Recopiez l'ensemble des enregistrements ci-dessous en remplaçant "pie" par "donut". Ne modifiez rien d'autre et n'incluez pas les images dans la réponse.

══ DONNÉES DE TRAVAIL ══

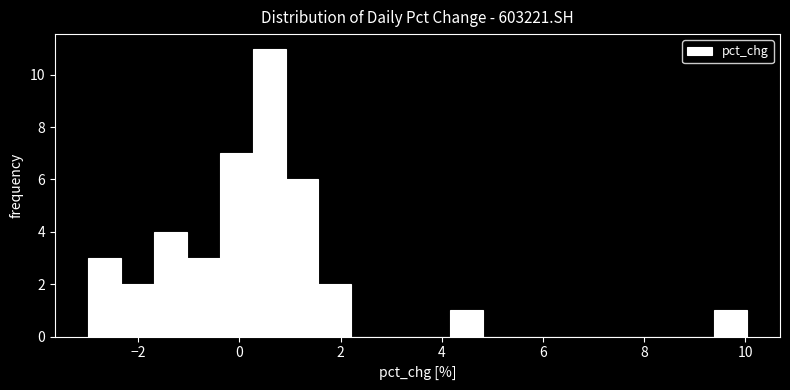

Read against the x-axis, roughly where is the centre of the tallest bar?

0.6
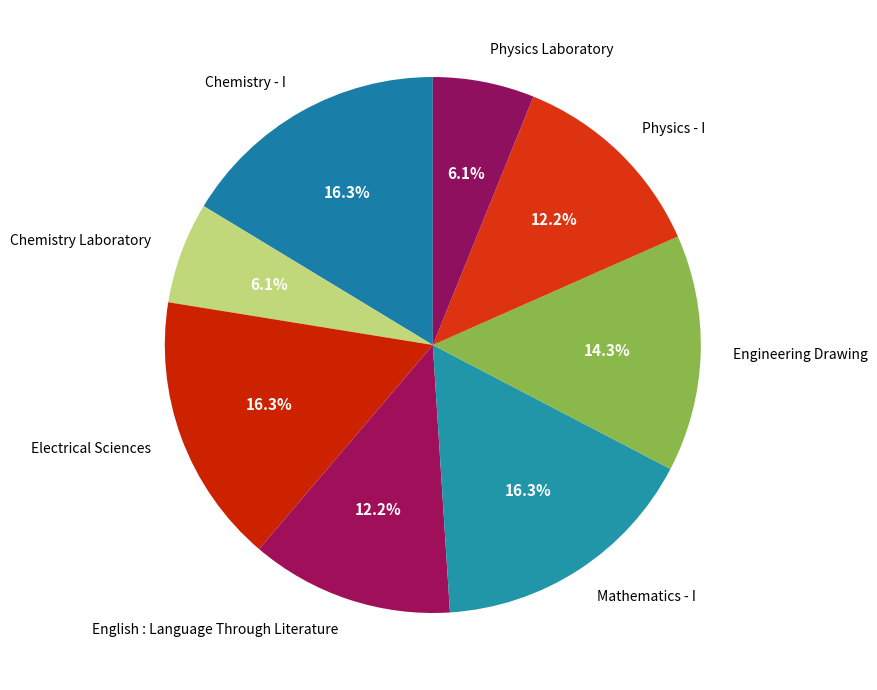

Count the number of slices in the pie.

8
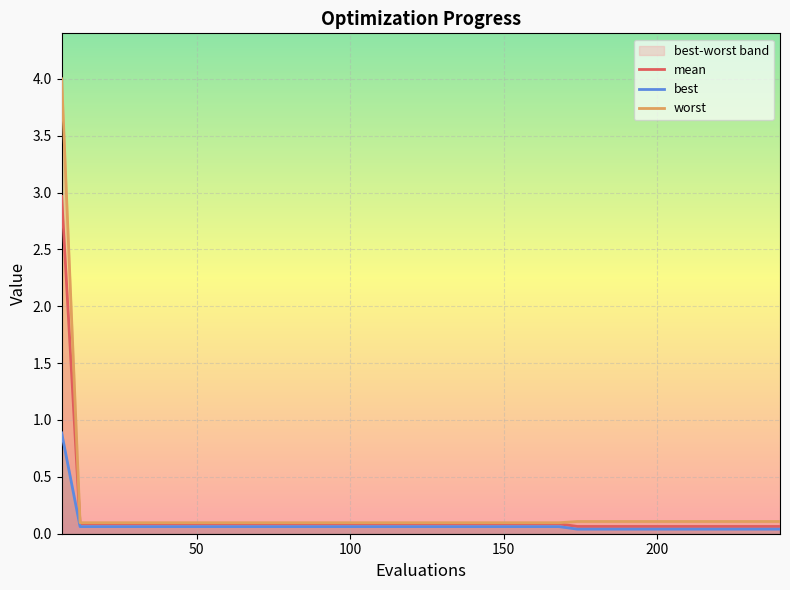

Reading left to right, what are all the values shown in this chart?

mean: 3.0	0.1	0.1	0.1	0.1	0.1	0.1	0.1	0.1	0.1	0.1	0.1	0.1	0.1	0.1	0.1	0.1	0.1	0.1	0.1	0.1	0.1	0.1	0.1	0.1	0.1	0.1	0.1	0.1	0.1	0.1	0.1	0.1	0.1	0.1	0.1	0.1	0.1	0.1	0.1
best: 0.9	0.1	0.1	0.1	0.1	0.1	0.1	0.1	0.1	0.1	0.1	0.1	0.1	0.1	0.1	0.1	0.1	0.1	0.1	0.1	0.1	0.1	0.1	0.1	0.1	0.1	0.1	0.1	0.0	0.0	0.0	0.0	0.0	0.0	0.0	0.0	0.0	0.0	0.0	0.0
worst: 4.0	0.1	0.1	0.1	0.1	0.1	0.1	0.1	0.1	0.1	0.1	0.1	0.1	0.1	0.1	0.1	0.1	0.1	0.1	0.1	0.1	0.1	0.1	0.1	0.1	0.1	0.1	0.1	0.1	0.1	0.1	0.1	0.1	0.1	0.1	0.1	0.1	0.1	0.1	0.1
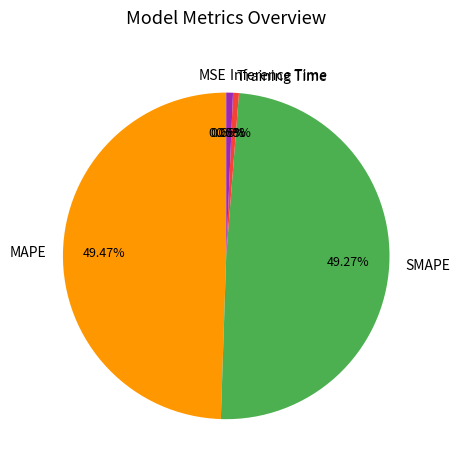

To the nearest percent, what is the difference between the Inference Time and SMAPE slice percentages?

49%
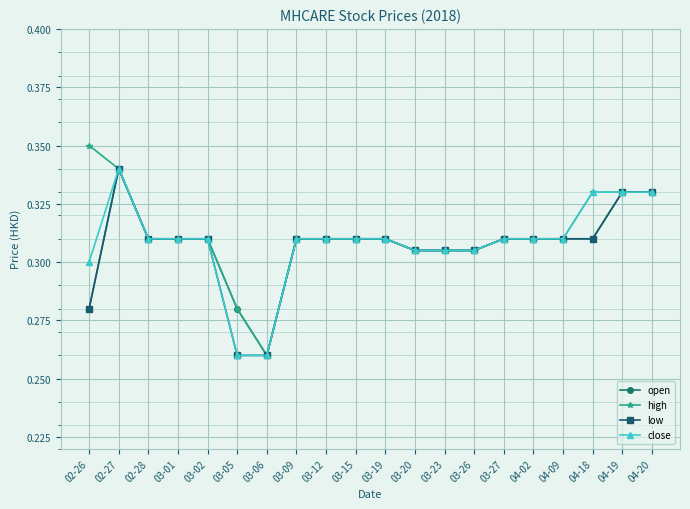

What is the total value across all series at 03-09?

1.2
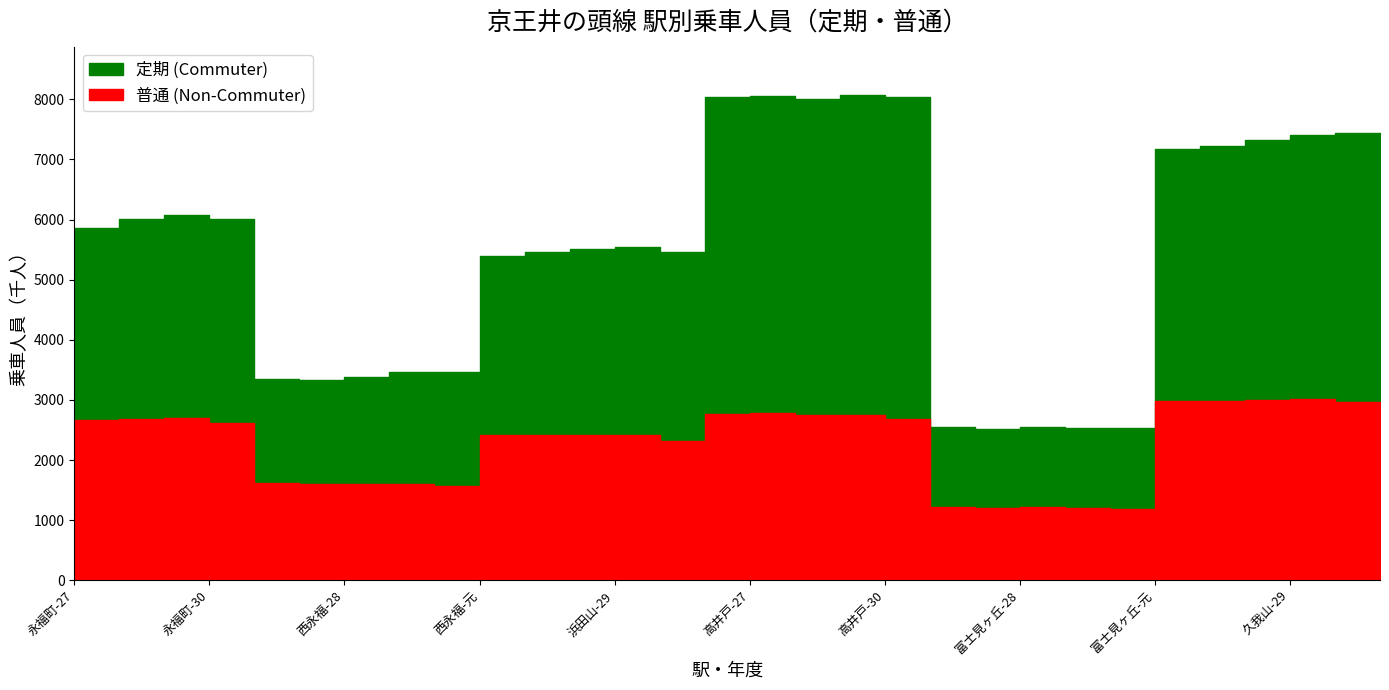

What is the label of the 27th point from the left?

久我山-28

═══

* RÉPONSE
Read against the x-axis, roughly where is the centre of the tallest bar?

0.6

Count the number of slices in the donut.

8

Reading left to right, what are all the values shown in this chart?

mean: 3.0	0.1	0.1	0.1	0.1	0.1	0.1	0.1	0.1	0.1	0.1	0.1	0.1	0.1	0.1	0.1	0.1	0.1	0.1	0.1	0.1	0.1	0.1	0.1	0.1	0.1	0.1	0.1	0.1	0.1	0.1	0.1	0.1	0.1	0.1	0.1	0.1	0.1	0.1	0.1
best: 0.9	0.1	0.1	0.1	0.1	0.1	0.1	0.1	0.1	0.1	0.1	0.1	0.1	0.1	0.1	0.1	0.1	0.1	0.1	0.1	0.1	0.1	0.1	0.1	0.1	0.1	0.1	0.1	0.0	0.0	0.0	0.0	0.0	0.0	0.0	0.0	0.0	0.0	0.0	0.0
worst: 4.0	0.1	0.1	0.1	0.1	0.1	0.1	0.1	0.1	0.1	0.1	0.1	0.1	0.1	0.1	0.1	0.1	0.1	0.1	0.1	0.1	0.1	0.1	0.1	0.1	0.1	0.1	0.1	0.1	0.1	0.1	0.1	0.1	0.1	0.1	0.1	0.1	0.1	0.1	0.1

To the nearest percent, what is the difference between the Inference Time and SMAPE slice percentages?

49%

What is the total value across all series at 03-09?

1.2

What is the label of the 27th point from the left?

久我山-28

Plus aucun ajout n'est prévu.